### Records
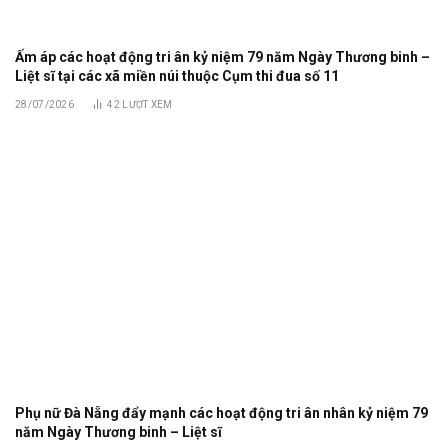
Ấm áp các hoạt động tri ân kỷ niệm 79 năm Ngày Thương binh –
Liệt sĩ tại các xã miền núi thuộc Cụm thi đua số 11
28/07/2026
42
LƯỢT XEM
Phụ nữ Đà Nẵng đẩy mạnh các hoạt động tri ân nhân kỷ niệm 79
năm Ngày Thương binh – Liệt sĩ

### Assigned task
Copy every line of text from the records above word for word, leaving the pictures out of your answer.

### Task answer
Ấm áp các hoạt động tri ân kỷ niệm 79 năm Ngày Thương binh –
Liệt sĩ tại các xã miền núi thuộc Cụm thi đua số 11
28/07/2026
42
LƯỢT XEM
Phụ nữ Đà Nẵng đẩy mạnh các hoạt động tri ân nhân kỷ niệm 79
năm Ngày Thương binh – Liệt sĩ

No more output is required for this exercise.